• **Texto de lectura**

Y pienso en lo que le pasa a
esta generación nuestra y en
todos estos niños que
llegan, a quienes
no les enseñan los principios.
No se los enseñan en la escuela,
no van a la escuela dominical,
no van a la escuela bíblica y
a los padres no les importa.
Están muy ocupados en el
presente, ganando dinero y
prosperando y haciendo esto,
y dicen a sus hijos:
«Yo hago esto por ustedes».
No es verdad.
«Lo estoy haciendo por ti».
No es cierto.
Lo hace porque quiere,
porque le gusta y eso lo ayuda.
Pero ¿qué hay del
costo para sus hijos?
¿Qué hay de su fe?
¿Qué, qué invierte en la vida
de ese niño que lo afirme y lo
fortalezca cuando salga a un
mundo malvado, y vil, sensual
que hará todo lo posible para
destruir su fe a toda costa?
¿Qué hace para inculcar en ellos
algo que el dinero no compra y
la muerte no puede alejar?
La segunda forma en que
transmitimos nuestra fe es esta:
La transmitimos con
nuestro estilo de vida.

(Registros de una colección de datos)
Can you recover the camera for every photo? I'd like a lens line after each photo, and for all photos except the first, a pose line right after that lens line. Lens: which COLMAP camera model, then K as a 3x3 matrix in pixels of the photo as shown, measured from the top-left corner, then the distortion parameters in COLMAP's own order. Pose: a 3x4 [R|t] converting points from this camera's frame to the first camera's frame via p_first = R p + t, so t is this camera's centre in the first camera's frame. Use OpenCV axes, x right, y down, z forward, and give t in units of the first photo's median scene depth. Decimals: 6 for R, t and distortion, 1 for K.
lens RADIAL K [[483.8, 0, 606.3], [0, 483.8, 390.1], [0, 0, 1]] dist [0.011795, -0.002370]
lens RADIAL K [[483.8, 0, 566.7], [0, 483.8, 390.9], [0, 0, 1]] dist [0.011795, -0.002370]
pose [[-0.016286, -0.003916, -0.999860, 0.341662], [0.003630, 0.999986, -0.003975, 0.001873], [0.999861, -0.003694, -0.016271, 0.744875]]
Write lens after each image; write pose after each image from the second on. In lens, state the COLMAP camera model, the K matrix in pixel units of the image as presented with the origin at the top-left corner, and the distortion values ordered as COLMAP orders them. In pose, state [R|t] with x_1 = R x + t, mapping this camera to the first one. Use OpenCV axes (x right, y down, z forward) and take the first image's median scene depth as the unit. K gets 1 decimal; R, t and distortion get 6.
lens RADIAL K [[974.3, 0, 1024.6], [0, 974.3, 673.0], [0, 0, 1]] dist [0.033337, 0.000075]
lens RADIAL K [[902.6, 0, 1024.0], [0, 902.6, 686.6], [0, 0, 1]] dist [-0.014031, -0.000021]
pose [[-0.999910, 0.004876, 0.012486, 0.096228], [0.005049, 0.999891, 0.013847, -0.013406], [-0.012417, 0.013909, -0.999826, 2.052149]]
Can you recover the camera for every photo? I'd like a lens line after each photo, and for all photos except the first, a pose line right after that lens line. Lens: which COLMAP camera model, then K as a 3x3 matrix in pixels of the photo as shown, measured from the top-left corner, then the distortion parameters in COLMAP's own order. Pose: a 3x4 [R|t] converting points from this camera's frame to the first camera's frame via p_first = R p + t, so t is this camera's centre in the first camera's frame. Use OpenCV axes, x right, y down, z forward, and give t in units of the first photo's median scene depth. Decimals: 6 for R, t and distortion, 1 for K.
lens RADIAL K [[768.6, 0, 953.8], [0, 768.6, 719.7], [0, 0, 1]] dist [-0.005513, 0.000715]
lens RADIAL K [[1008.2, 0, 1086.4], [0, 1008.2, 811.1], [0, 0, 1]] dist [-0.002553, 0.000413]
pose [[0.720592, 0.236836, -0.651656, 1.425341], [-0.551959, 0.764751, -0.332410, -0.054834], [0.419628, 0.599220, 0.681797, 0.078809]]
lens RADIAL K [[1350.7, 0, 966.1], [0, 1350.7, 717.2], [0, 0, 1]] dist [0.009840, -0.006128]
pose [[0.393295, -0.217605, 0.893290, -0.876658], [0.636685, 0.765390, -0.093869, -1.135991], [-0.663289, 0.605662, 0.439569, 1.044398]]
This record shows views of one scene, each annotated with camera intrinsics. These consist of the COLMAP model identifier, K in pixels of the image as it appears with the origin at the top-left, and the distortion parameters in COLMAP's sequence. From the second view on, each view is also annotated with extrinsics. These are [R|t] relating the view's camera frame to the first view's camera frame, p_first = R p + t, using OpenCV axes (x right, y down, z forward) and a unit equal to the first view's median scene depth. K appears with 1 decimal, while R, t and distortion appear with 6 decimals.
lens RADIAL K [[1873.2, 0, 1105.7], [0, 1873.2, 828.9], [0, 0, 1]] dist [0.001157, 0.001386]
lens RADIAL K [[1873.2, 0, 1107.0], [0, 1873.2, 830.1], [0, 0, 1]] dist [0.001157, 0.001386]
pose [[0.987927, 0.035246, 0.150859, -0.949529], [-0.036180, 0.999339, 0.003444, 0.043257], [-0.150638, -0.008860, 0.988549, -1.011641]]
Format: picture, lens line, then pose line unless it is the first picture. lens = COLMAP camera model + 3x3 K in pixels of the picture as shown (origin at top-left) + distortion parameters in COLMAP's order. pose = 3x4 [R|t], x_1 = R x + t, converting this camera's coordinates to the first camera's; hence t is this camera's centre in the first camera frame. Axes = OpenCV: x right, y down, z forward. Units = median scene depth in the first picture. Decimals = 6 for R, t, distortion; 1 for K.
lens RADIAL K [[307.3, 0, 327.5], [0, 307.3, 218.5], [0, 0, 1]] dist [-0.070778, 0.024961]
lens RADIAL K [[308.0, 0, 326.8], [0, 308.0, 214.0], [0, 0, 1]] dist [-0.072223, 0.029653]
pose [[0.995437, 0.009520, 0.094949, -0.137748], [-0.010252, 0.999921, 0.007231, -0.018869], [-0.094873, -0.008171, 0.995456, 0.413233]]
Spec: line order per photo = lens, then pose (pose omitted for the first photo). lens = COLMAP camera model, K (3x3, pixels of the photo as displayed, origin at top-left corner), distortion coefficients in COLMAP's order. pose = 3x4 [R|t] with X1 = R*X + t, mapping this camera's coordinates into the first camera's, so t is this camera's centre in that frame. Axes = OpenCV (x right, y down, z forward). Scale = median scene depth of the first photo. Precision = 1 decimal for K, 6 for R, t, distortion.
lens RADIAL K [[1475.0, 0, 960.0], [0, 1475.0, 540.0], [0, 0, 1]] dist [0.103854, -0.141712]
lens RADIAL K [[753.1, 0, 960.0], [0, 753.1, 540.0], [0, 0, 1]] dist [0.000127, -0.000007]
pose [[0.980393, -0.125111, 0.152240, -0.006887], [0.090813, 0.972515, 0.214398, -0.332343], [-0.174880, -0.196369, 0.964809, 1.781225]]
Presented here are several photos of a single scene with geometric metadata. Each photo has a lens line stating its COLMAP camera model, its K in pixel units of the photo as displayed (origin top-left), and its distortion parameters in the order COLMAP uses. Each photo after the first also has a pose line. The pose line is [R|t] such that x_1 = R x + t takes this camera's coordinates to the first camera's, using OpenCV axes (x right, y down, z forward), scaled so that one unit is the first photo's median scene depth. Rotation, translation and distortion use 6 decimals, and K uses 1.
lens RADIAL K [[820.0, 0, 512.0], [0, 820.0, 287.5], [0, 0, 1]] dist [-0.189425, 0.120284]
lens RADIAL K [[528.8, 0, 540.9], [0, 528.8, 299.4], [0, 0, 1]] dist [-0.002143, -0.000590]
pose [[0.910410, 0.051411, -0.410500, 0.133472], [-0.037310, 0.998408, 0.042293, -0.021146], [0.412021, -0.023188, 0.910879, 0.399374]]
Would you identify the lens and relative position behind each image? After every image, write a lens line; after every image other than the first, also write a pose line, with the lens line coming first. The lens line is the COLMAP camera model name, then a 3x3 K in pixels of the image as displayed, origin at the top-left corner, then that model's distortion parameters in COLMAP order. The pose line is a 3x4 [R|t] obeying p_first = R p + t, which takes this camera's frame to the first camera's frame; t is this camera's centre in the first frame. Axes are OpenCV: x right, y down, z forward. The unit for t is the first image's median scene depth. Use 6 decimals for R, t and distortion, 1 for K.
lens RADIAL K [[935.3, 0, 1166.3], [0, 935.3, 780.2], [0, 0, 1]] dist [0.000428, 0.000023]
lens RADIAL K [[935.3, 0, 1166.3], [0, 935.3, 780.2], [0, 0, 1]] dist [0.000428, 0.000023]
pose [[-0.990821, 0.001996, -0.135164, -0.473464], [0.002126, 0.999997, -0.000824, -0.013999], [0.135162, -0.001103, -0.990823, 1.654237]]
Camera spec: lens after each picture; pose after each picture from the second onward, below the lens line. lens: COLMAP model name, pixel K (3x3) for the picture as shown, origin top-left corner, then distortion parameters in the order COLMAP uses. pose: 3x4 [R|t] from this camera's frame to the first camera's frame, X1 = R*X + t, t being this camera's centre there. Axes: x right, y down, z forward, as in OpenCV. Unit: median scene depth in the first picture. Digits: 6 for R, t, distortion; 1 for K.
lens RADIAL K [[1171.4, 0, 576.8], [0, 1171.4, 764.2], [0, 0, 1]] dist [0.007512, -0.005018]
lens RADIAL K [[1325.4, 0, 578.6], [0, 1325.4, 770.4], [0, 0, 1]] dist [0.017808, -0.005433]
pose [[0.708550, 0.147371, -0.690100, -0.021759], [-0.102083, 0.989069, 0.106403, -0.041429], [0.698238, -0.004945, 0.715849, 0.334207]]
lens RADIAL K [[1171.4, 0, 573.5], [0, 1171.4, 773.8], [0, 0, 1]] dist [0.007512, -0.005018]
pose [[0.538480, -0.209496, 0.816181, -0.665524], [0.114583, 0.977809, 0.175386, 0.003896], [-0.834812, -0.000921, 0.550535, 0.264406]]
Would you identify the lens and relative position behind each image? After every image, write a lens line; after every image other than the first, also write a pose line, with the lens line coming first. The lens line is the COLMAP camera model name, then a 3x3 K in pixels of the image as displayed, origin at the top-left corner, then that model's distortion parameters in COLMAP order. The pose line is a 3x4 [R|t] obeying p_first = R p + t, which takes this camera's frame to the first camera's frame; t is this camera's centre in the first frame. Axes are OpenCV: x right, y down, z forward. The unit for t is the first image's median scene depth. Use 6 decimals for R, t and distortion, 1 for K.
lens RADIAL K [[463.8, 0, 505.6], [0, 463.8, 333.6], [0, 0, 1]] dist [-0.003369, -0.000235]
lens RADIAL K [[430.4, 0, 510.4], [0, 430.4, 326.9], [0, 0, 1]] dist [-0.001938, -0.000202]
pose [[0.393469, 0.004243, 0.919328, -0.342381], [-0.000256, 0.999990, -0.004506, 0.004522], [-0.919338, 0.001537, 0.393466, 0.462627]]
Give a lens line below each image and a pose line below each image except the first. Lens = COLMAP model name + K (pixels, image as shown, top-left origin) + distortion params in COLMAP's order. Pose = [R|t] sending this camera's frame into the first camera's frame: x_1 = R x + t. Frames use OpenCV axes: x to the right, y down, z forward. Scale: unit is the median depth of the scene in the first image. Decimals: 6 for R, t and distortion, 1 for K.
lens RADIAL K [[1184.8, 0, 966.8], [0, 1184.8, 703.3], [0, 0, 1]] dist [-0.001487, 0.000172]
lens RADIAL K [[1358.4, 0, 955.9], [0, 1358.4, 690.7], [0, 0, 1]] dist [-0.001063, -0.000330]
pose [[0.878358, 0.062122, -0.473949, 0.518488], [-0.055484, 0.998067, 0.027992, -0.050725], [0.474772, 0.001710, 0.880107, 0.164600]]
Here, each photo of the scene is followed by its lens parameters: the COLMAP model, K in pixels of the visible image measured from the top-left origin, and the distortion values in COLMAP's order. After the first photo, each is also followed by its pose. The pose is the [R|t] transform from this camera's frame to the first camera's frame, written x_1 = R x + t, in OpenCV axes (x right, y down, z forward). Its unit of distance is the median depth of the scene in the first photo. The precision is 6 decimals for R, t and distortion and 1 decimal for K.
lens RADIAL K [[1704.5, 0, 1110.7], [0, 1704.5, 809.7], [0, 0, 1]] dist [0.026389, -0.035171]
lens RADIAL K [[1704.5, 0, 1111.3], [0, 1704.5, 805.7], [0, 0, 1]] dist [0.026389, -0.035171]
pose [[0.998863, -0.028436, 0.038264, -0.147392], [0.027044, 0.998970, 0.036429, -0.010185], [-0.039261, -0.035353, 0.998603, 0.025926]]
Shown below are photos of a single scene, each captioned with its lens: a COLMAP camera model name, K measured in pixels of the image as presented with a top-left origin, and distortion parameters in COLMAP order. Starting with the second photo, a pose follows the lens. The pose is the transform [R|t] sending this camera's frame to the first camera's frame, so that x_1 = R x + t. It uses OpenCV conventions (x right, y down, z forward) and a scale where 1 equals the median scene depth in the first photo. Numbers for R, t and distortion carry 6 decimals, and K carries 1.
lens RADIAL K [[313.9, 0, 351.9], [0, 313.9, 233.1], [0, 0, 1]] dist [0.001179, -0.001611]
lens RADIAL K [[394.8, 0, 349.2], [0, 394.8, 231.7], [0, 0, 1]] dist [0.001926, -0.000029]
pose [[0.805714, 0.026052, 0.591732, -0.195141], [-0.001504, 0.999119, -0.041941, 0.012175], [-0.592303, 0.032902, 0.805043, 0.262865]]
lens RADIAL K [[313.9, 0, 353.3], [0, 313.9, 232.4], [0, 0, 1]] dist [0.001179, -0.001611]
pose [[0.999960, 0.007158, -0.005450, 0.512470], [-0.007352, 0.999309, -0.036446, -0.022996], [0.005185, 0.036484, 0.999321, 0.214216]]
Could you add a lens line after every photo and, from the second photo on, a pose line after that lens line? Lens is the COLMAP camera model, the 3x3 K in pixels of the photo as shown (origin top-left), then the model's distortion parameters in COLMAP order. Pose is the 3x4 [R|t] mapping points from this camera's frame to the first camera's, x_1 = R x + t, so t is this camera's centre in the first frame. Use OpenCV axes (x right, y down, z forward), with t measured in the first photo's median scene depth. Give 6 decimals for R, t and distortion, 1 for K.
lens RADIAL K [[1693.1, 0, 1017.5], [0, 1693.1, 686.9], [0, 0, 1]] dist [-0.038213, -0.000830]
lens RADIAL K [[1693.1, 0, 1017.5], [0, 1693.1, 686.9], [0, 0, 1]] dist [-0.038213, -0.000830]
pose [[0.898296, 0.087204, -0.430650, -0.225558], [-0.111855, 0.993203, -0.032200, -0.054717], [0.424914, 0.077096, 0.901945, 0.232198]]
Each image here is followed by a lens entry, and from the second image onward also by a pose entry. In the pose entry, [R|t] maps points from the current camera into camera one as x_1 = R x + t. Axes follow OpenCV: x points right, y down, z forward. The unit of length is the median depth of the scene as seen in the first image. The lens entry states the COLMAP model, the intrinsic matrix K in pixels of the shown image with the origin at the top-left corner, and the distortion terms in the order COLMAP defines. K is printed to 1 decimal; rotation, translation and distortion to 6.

• **Ejercicios**
(1) Responde con información del fragmento sobre la transmisión de la fe:
(a) ¿En qué lugar dice el fragmento que no les enseñan los principios a los niños?
(b) ¿Qué frase dicen los padres a sus hijos según el fragmento?
(c) ¿Con qué transmitimos nuestra fe, según la segunda forma que menciona el fragmento?
(2) Repite, por favor, la parte del fragmento sobre la transmisión de la fe que empieza con las palabras que contienen "No es verdad." y termina con "hay de su fe?".
Los datos no intervienen en esta actividad.

• **Lista de respuestas**
(1)
(a) En la escuela.
(b) «Yo hago esto por ustedes».
(c) Con nuestro estilo de vida.

(2)
No es verdad.
«Lo estoy haciendo por ti».
No es cierto.
Lo hace porque quiere,
porque le gusta y eso lo ayuda.
Pero ¿qué hay del
costo para sus hijos?
¿Qué hay de su fe?